---------- Study material ----------

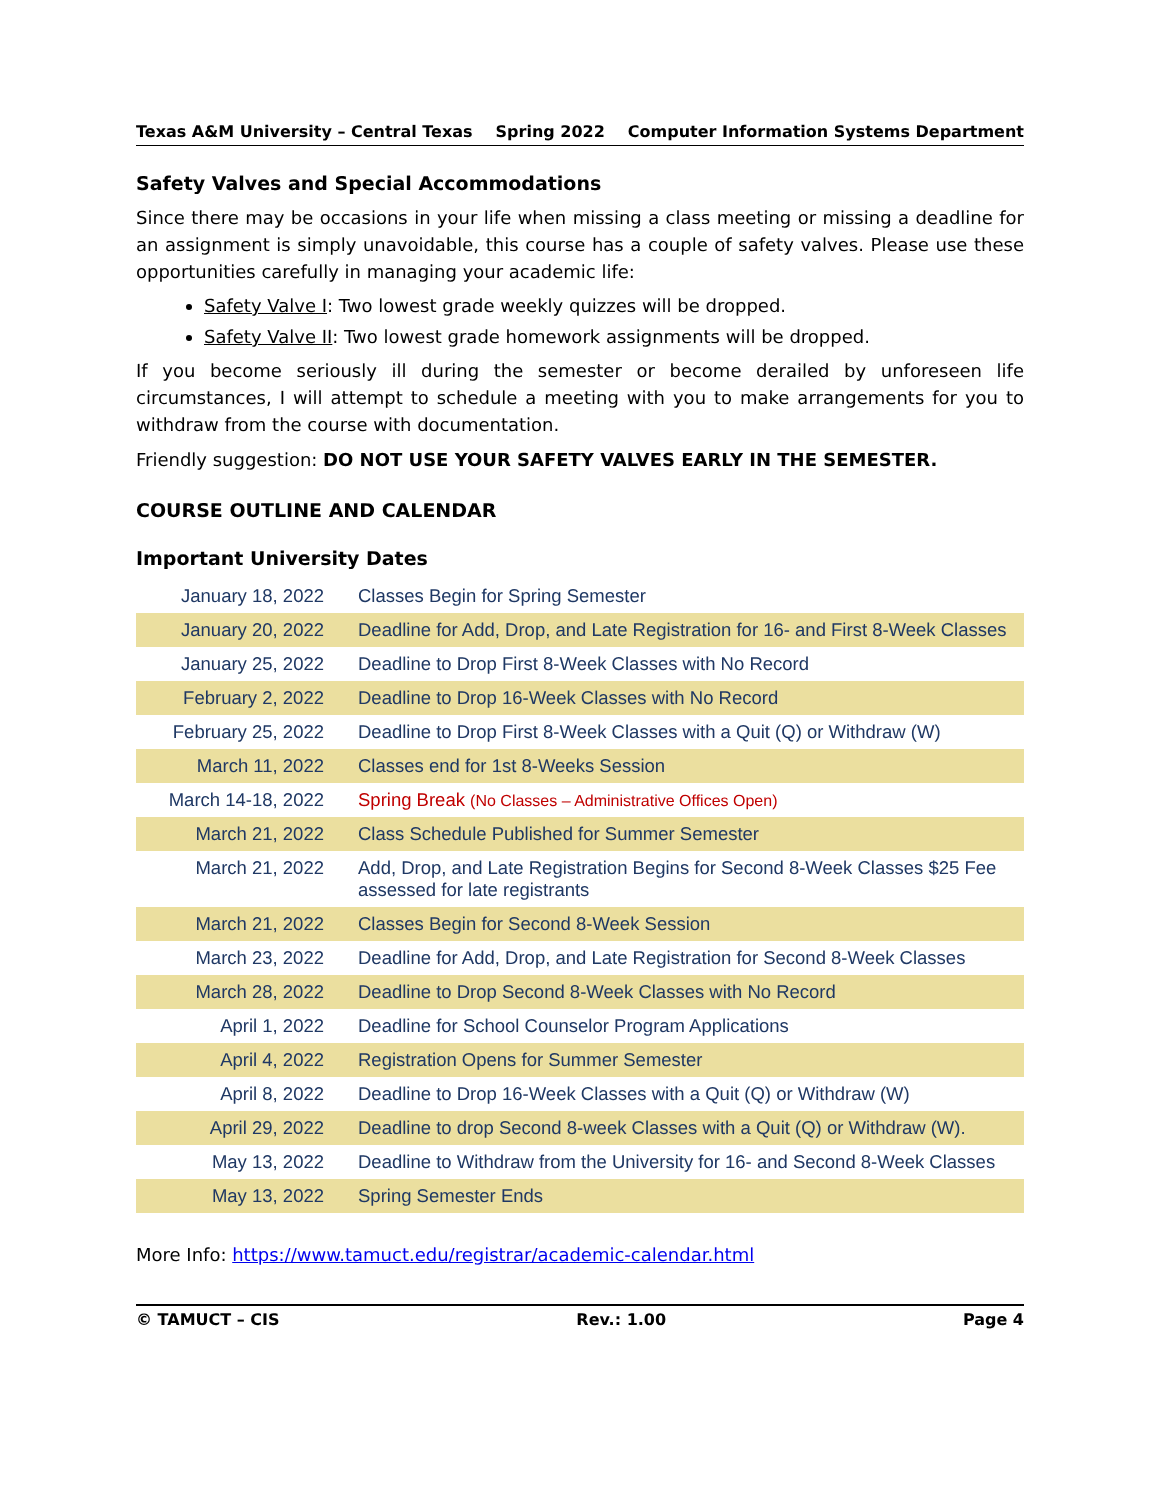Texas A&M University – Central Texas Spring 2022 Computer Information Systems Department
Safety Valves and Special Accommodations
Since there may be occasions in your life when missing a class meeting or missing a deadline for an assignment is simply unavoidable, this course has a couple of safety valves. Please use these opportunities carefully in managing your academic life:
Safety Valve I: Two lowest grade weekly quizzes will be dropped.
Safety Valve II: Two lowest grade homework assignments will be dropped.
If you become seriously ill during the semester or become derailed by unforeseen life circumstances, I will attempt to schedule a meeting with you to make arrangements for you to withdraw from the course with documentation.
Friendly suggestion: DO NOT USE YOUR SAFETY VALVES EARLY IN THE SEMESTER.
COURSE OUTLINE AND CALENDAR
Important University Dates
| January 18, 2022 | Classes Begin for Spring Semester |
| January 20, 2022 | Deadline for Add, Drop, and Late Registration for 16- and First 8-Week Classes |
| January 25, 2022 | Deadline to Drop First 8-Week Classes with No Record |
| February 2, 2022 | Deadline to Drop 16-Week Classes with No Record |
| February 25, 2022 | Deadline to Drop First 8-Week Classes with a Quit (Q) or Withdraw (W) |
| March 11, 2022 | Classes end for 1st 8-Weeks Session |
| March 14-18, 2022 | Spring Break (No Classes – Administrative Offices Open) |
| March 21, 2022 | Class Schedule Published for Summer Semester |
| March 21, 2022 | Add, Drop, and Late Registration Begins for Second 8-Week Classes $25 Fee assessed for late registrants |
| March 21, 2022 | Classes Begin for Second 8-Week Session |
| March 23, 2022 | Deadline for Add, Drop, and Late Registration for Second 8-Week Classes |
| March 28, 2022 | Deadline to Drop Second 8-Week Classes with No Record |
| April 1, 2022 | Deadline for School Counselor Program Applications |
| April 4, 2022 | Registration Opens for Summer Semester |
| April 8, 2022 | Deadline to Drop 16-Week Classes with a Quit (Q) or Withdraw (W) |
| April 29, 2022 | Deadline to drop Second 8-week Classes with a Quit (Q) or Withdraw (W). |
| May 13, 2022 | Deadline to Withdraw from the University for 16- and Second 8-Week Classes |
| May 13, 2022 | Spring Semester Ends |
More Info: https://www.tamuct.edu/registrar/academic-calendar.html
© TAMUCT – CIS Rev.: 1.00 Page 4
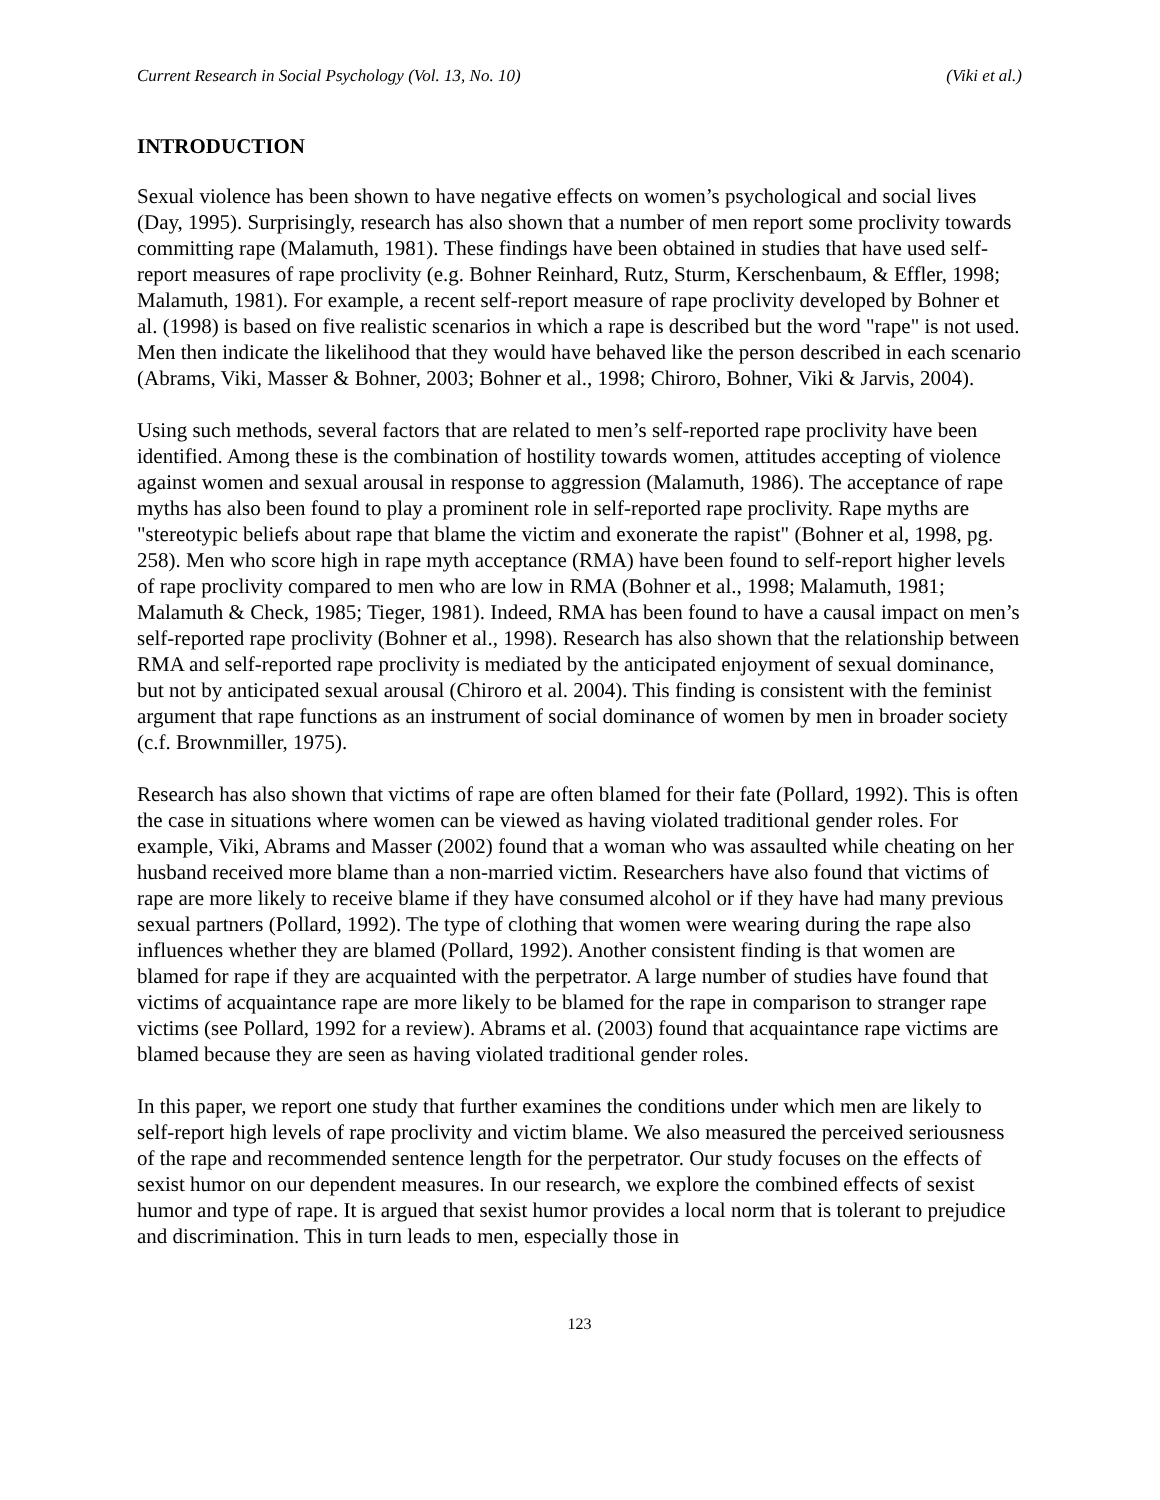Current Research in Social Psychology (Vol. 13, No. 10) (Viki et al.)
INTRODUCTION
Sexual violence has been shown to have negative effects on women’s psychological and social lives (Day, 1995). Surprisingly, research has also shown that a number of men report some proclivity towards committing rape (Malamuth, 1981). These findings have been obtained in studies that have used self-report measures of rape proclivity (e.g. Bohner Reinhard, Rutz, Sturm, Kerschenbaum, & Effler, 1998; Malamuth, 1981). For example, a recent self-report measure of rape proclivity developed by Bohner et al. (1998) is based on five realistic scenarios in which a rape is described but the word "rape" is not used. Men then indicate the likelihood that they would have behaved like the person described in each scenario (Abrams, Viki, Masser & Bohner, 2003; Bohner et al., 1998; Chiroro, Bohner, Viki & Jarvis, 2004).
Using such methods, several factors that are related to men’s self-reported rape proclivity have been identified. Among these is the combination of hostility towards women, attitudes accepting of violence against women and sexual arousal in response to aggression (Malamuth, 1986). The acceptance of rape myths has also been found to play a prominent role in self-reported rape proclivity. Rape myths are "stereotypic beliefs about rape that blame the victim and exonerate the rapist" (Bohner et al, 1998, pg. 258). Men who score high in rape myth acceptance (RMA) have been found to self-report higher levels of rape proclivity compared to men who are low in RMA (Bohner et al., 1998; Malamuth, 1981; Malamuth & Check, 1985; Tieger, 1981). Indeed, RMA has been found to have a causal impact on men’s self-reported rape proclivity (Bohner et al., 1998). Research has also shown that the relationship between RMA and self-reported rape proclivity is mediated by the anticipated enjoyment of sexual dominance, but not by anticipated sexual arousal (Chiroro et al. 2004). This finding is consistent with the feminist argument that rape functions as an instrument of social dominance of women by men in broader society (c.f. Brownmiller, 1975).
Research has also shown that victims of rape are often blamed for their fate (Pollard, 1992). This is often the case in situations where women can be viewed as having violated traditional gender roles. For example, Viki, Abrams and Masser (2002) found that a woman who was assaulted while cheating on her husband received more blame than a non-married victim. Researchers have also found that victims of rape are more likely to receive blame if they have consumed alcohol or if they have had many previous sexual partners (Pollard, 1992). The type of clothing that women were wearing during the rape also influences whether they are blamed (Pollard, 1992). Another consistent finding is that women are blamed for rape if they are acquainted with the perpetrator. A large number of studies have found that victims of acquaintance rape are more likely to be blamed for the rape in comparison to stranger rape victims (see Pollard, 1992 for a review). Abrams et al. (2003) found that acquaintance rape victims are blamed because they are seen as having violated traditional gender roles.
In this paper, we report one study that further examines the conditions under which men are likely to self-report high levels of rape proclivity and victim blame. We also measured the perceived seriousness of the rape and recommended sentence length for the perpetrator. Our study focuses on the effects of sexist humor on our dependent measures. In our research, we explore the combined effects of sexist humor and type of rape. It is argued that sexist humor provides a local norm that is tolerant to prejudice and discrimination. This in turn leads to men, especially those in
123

----------

§ Your goal: Look through the entries above for the word "Registration". Copy every line where it shows up.

§ Your solution:
| January 20, 2022 | Deadline for Add, Drop, and Late Registration for 16- and First 8-Week Classes |
| March 21, 2022 | Add, Drop, and Late Registration Begins for Second 8-Week Classes $25 Fee assessed for late registrants |
| March 23, 2022 | Deadline for Add, Drop, and Late Registration for Second 8-Week Classes |
| April 4, 2022 | Registration Opens for Summer Semester |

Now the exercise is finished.